#FridayReads
Doug Mertz has received his August book bag curated by Jim Guedo.
Bingo by Daniel MacIvor: Five classmates come together for their thirtieth high-school reunion. Some see it as a welcome trip home, while others see it as an obligation, and a few never even left. But as the night wears on, the one-time classmates start to reconnect and reminisce. And the more alcohol that’s consumed the closer the friends come to confronting their darkest secrets. Once again, Daniel MacIvor proves to us that just because we’re all grown up doesn’t mean we have everything figured out. His characters are sometimes naive, often crass, but always honest. As they try to reclaim their high-school glory days, these five friends charge headfirst into the secrets they all tried to run so far from.
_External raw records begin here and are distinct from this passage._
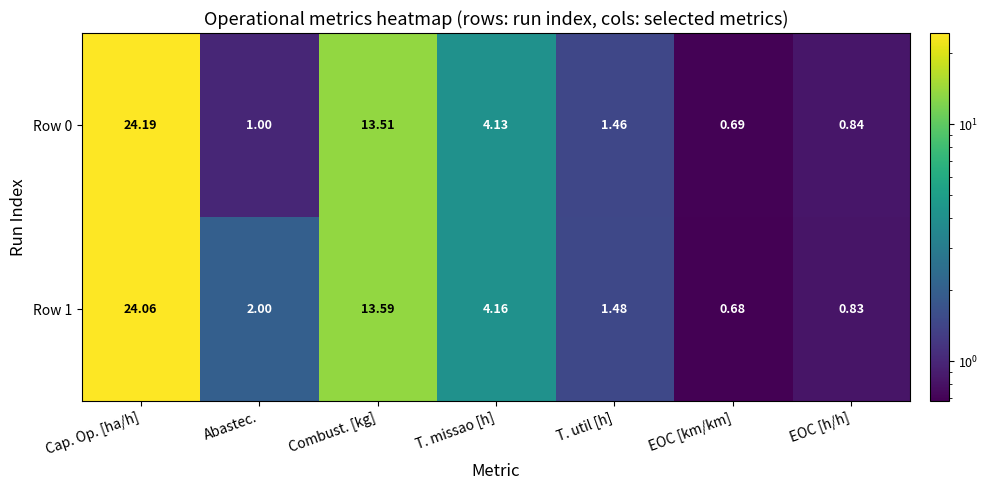

At which category is the sum across all series the highest?

Cap. Op. [ha/h]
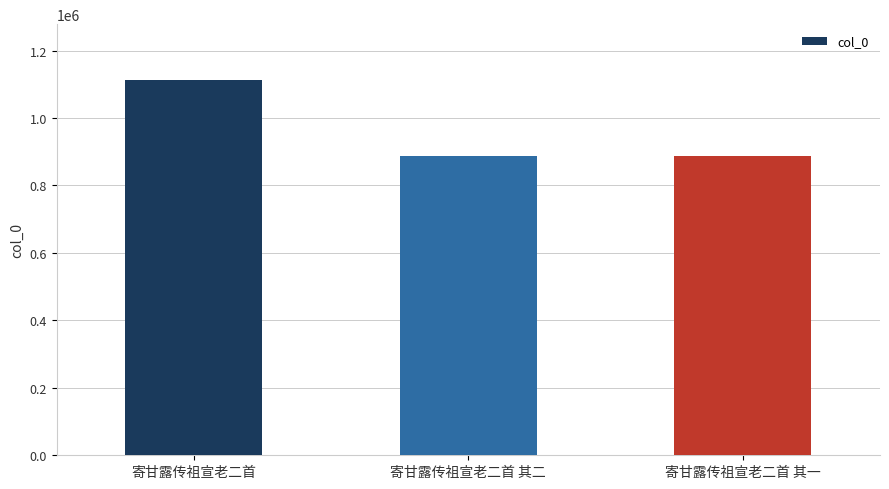

What is the minimum value shown in the chart?

888182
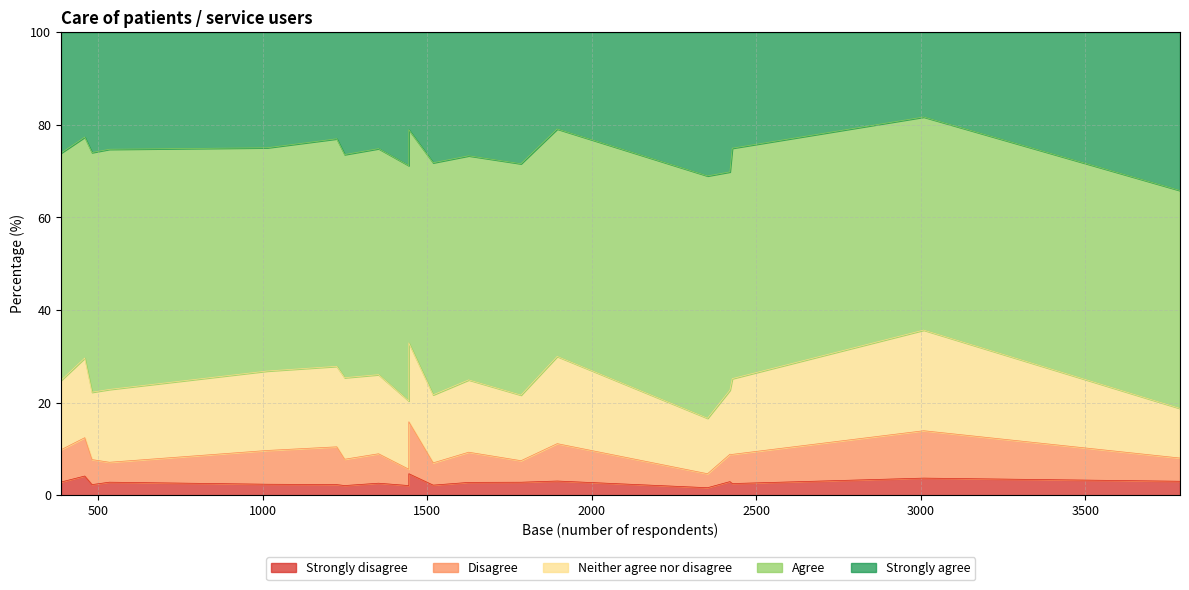

True or false: Strongly disagree and Strongly agree cross at least once.

False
It’s All True by Jason Sherman: New York 1937. Art and politics collide when the government padlocks the doors of the theatre on the opening of the Marc Blitzstein’s “The Cradle Will Rock”. The director, Orson Welles, marches the actors and most of the audience down Seventh Avenue and finds another theatre, and in one brilliant stroke makes theatre history. As much a play for our times as it is about and historical event.
Uncle Vanya (Chekhov) a new version by Annie Baker: This intimate, immersive new adaptation of Chekhov’s classic from critically-acclaimed playwright Annie Baker, author of Body Awareness, Circle Mirror Transformation, and The Flick, brings colloquial language to this internationally beloved story of human relationships and yearning. Written with the “goal of creating a version that sounds to our contemporary American ears the way the play sounded to Russian ears during the play’s first productions in the provinces in 1898”, Ms. Baker’s Uncle Vanya introduces 21st century audiences to Chekhov’s enduring wit, insight, and emotional depth.
Jim has been a professional director in the Canadian theatre for close to forty years. Recent directing credits: Terminus, 10 Out of 12, The Realistic Joneses, and Passion Play for Wild Side Productions; Love’s Labour’s Lost, Coriolanus and King Lear for the FreeWill Shakespeare Festival; Back to the Eighties and Folkswaggin’ at the Mayfield Dinner Theatre;
Awards: Six Sterlings for Direction (Pentecost, The Rise and Fall of Little Voice, Mad Forest, Lion in the Streets, Road and The Wolf Within), as well as for Set Design (M.Butterfly).
Jim is Program Coordinator of MacEwan University’s Theatre Arts Program, where he has recently directed Sondheim’s Into the Woods.